Find the number of possible negative real zeros for f(x)=6+x^4+2x^2-5x^3-12.

Answer: 0

2) Approximate the real zeros of f(x)=2x^4-3x^2-2 to the nearest tenth.

Answer: no real roots

The first function takes the value zero at approximately X= -0.9 and again at around 4.63, with a minimum value between them somewhere around 3.46; also has a gradient of zero at X=0.

Are you sure the equation is correctly written down, given that it's apparently got two constants in it but no linear term?
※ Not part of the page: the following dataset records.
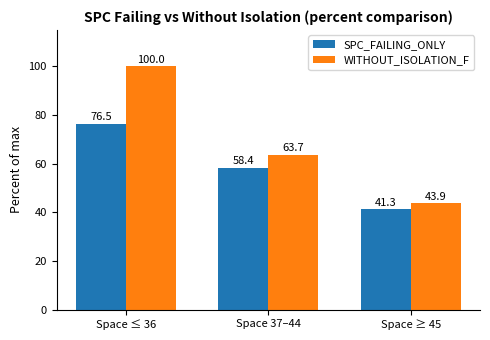

What are all the series names shown in the legend?

SPC_FAILING_ONLY, WITHOUT_ISOLATION_F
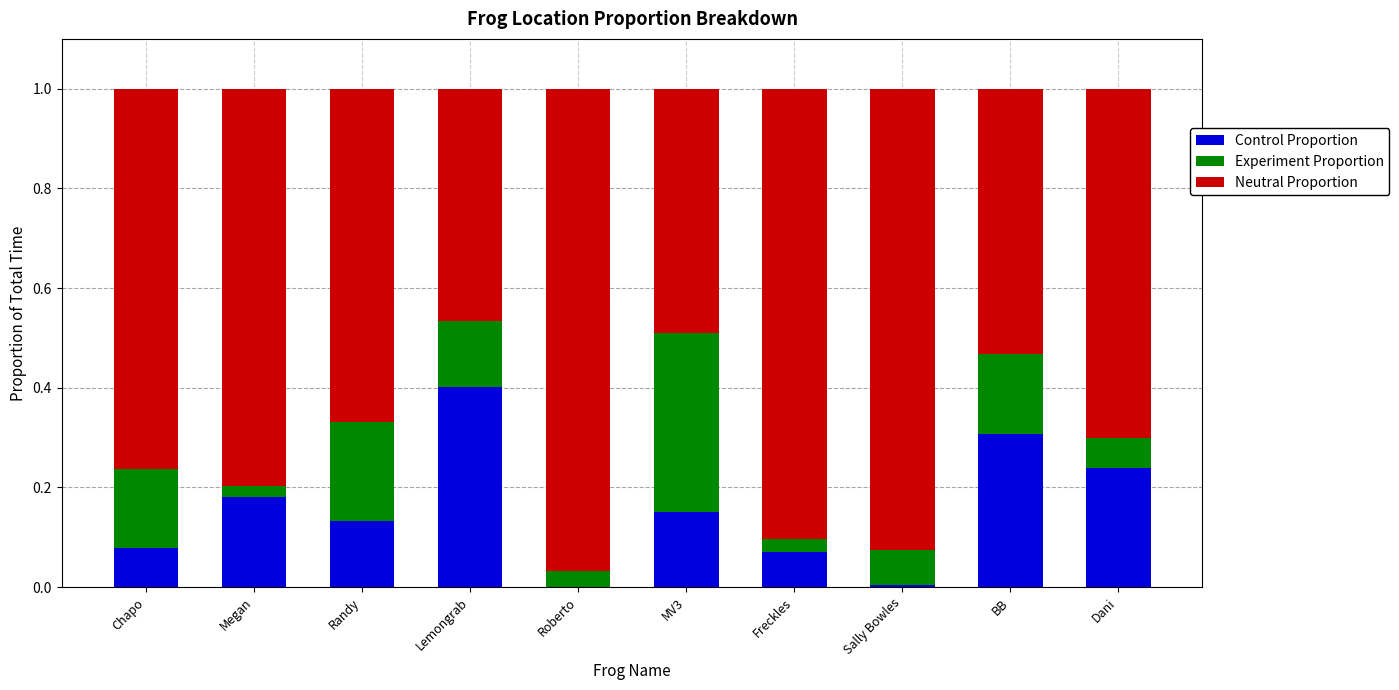

At which label does Control Proportion reach its peak?

Lemongrab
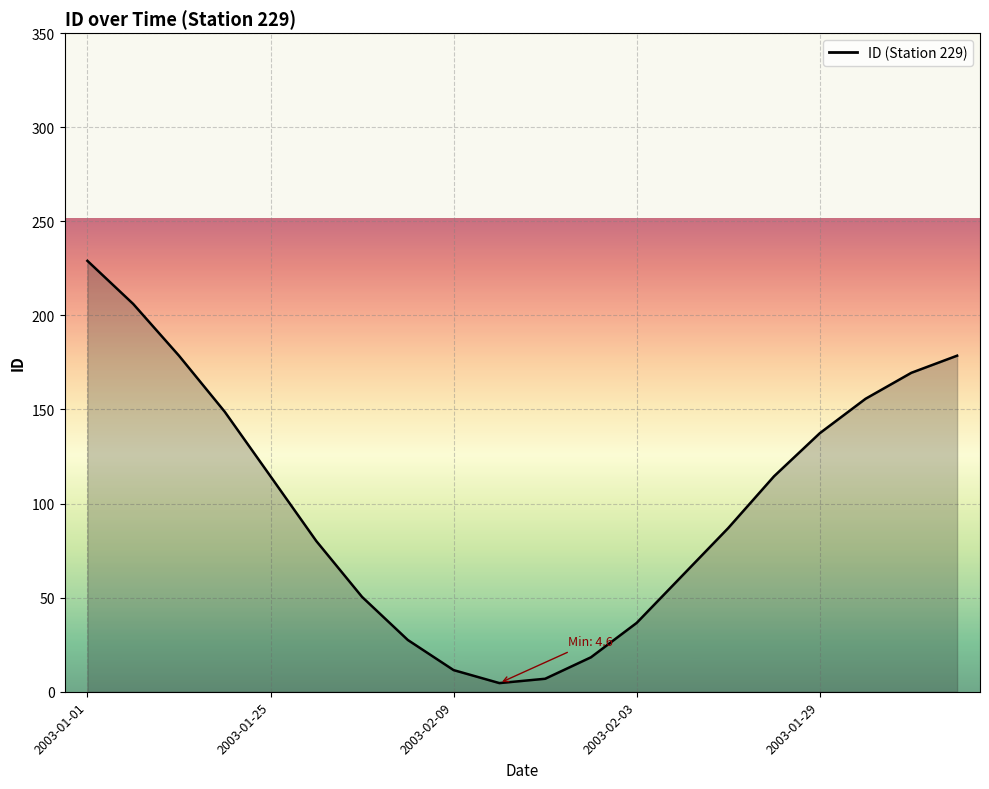

What is the difference between the maximum and minimum values?

224.4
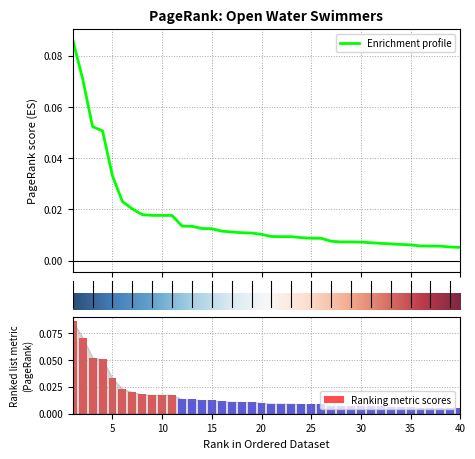

What is the sum of the values at 3 and 9?

0.1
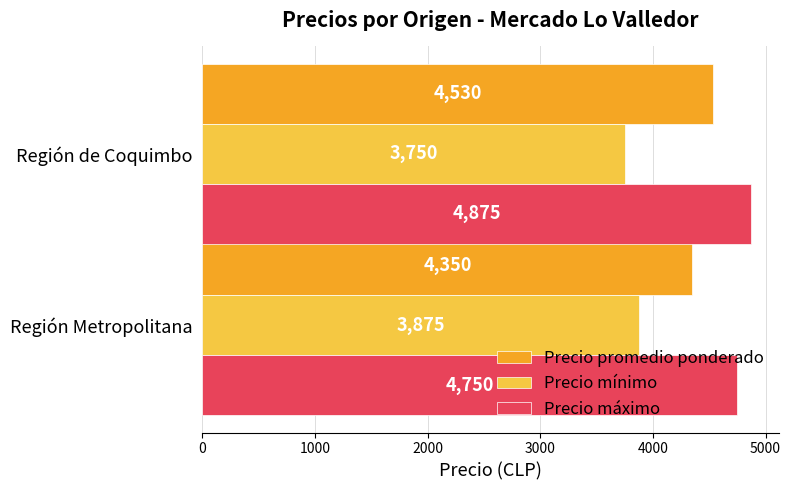

How many Precio mínimo values are between 3750 and 3875?

2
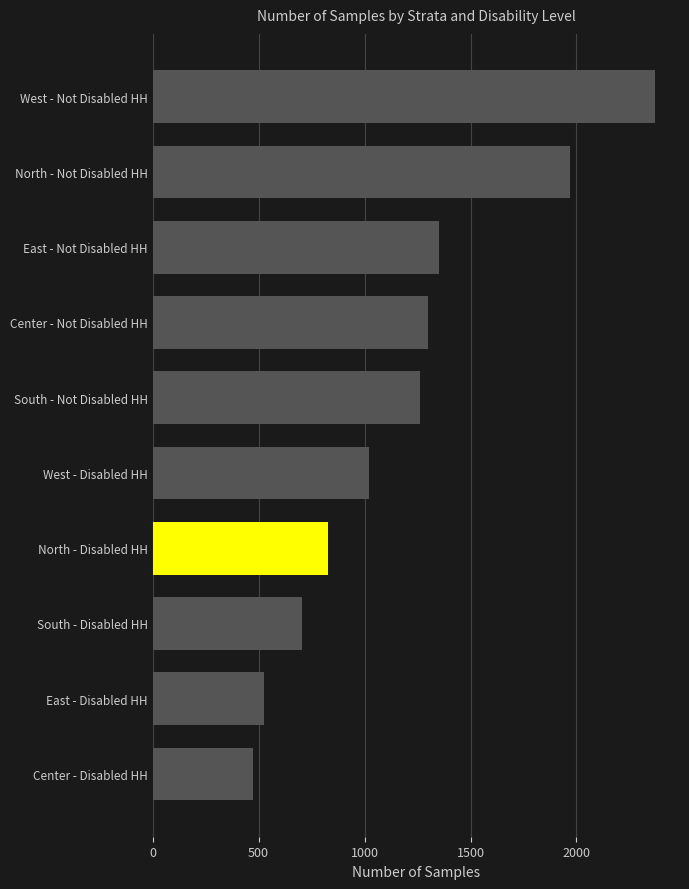

The chart shows a value of 829 at North - Disabled HH. True or false?

True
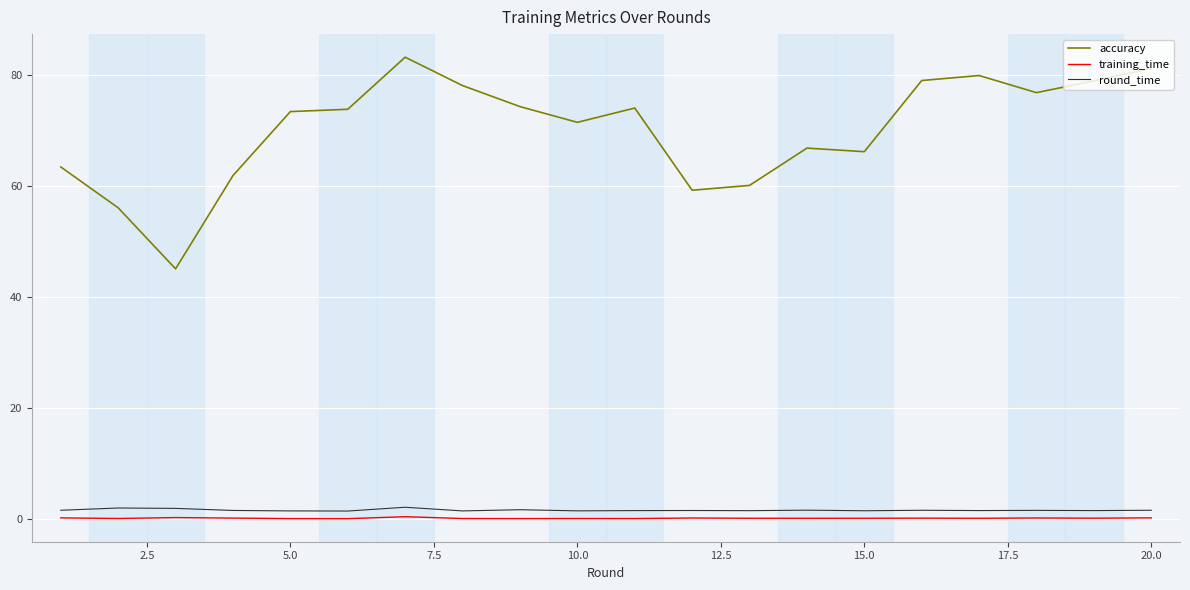

What is the sum of all accuracy values?

1402.2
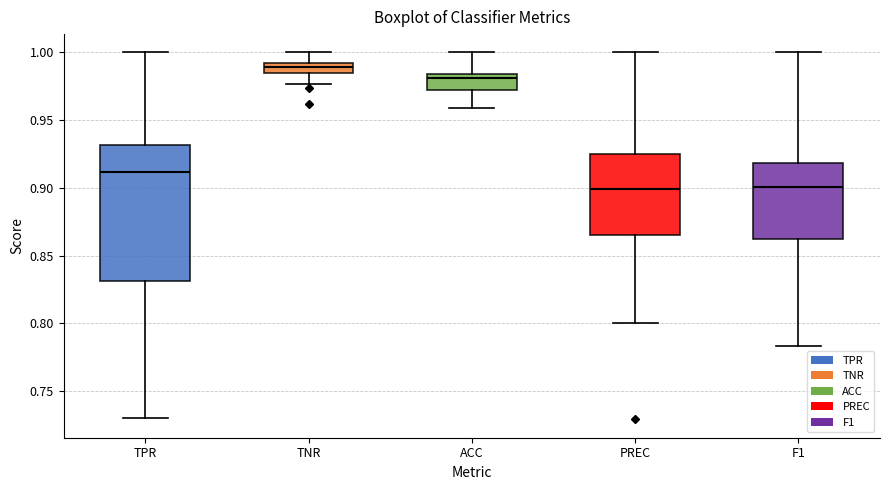

Where does the lower whisker of the box for PREC end on the y-axis? The values are not printed on the chart, so give them approximately, as read against the axis.

0.800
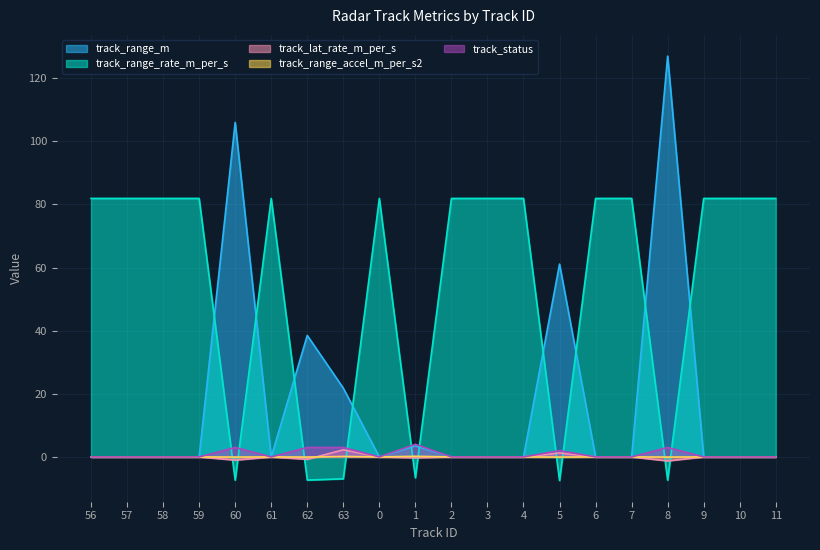

Is the value of track_status at 5 greater than the value of track_range_m at 60?

No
Oops---left the "x" off of 12

Should read: f(x)=6+x^4+2x^2-5x^3-12x

Sorry

I suspected as much :) Your first function appears to have two zeros, but both are for positive X (approx. 0.5 and 5.0). The second one appears to have a couple of zeros somewhere around -1.4 and +1.4: would you like to check that out? (That's just from a quick sketch of the graph between X = -2 and X = +2.)

To determine the number of possible negative real zeros for a given function, we can use Descartes' Rule of Signs. Here's how you can apply it to f(x)=6+x^4+2x^2-5x^3-12:

1. Count the number of sign changes in the sequence of coefficients. In this case, we have two sign changes: from 6 to -5x^3 and from -5x^3 to -12.

2. Subtract an even number from the count of sign changes in step 1. Since there are two sign changes, subtracting an even number (0) gives us 2.

Therefore, according to Descartes' Rule of Signs, f(x) has either 2 or 0 negative real zeros. To determine the exact number, we need to find the number of positive real zeros. However, since f(x) does not have any positive terms, it follows that there are no negative real zeros possible for f(x). Hence, the answer is 0.

For the second question, to approximate the real zeros of f(x)=2x^4-3x^2-2 to the nearest tenth, we can use a numerical method such as the Newton-Raphson method or the bisection method. However, before applying any numerical method, we can check if there are any rational roots by using the rational root theorem.

To apply the rational root theorem:
1. Determine the possible rational roots. They are the factors of the constant term (in this case, -2) divided by the factors of the leading coefficient (2). The possible rational roots are -2, -1, 1, and 2.

Now, we can check these possible rational roots to see if any of them are actual roots of the equation:

f(-2) = 2(-2)^4 - 3(-2)^2 - 2
= 32 - 12 - 2
= 18

f(-1) = 2(-1)^4 - 3(-1)^2 - 2
= 2 - 3 - 2
= -3

f(1) = 2(1)^4 - 3(1)^2 - 2
= 2 - 3 - 2
= -3

f(2) = 2(2)^4 - 3(2)^2 - 2
= 32 - 12 - 2
= 18

Since none of the possible rational roots evaluated to give f(x) = 0, there are no rational roots (and hence no real roots) for the equation f(x)=2x^4-3x^2-2. Therefore, the answer is "no real roots."